Pre-emergent goes down weeks before your turf likely needs a heavy dose of Nitrogen anyways, and I like to have more control over when the Nitrogen is released into the soil.

Spreading out 1 lb of Nitrogen per K over 6 months is underfeeding PR, fescue, or KBG. It needs much more than that unless you want a better-than-doing-nothing lawn.


----------



## jimmy (Jul 25, 2017)

I wasn't planning on trying it, just thought it was interesting and hadn't seen this before. Seems like an even easier solution than the classic 4 step programs for those who don't like to think about their lawn.

I spray prodiamine way before I apply fert, so I get it


----------



## HoosierLawnGnome (Sep 28, 2017)

Yeah, if you're the guy that has time to make one application a year in the spring, and will be happy with the results - this is the product for you!

But 6 months of release time??? Paying a lot for polymer coating!


----------



## g-man (Jun 15, 2017)

I saw it in their ad last week and thought it was weird. It is applying it at a rate of 2.3lb of N/ M. Like HGL said, it might still be fertilizing into the summer, which could cause more stress.


----------



## Green (Dec 24, 2017)

Interesting. I've heard about this sort of thing.

If the slow release is well-controlled (you'd have to understand the environmental conditions well to get proper timings for a certain area; but there are studies out there about slow-release strategies, and though a relatively new strategy the past few decades, it's been proven), it would in theory be a good solution for low-input lawns. Of course, the person using it might want to go slightly lighter in Spring and heavier in late Summer/early Fall with Cool Season grass types.

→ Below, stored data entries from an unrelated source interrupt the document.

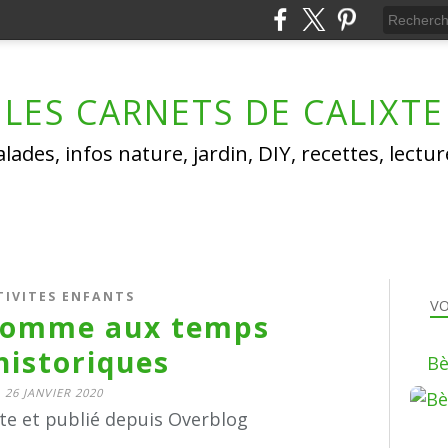
LES CARNETS DE CALIXTE
lades, infos nature, jardin, DIY, recettes, lectu
TIVITES ENFANTS
VO
comme aux temps
historiques
Bè
26 JANVIER 2020
xte et publié depuis Overblog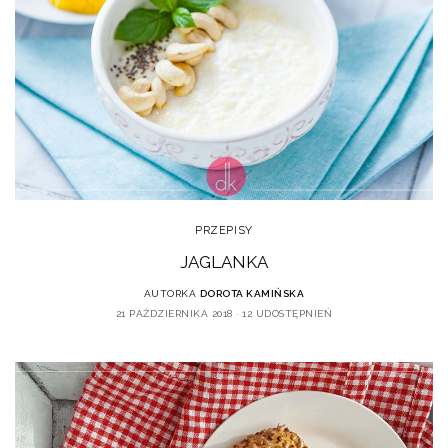
PRZEPISY
JAGLANKA
AUTORKA
DOROTA KAMIŃSKA
21 PAŹDZIERNIKA 2018
12 UDOSTĘPNIEŃ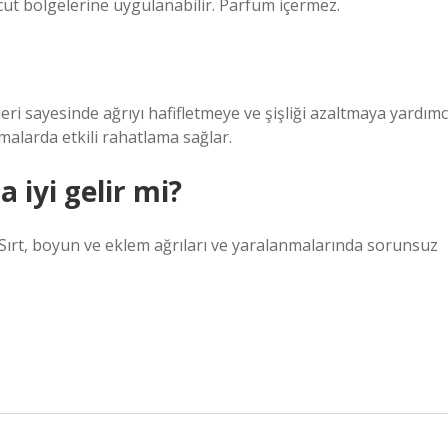
ut bölgelerine uygulanabilir. Parfüm içermez.
ikleri sayesinde ağrıyı hafifletmeye ve şişliği azaltmaya yardımc
alarda etkili rahatlama sağlar.
 iyi gelir mi?
r. Sırt, boyun ve eklem ağrıları ve yaralanmalarında sorunsuz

At 2.3 lbs/K N rate, it's still putting down a decent pinch of quick release N. If you put it down in mid August, in the cool-season regions of the Northeast/upper mid-Atlantic or Midwest, you had better pray for enough rain after that point.

My thoughts: This could be an awesome solution for your average person in the Northeast with a mostly Fine Fescue lawn, who waters only occasionally, and only uses 1-2 lbs of N per year per thousand square feet...maybe half label rate in April or May, and then again in August.

I would assume that PCSCU would be better (more controlled release) for this use than the PCU they use...but also more expensive.

In any case, we don't have Menards in this part of the country.


----------



## Green (Dec 24, 2017)

So, after watching @thegrassfactor 's video about N sources, I'm even more convinced that a product like this should have really been using both polymer and Sulfur coatings, because most polymer coatings release N at a steady rate above a certain temperature, rather than using moisture.


----------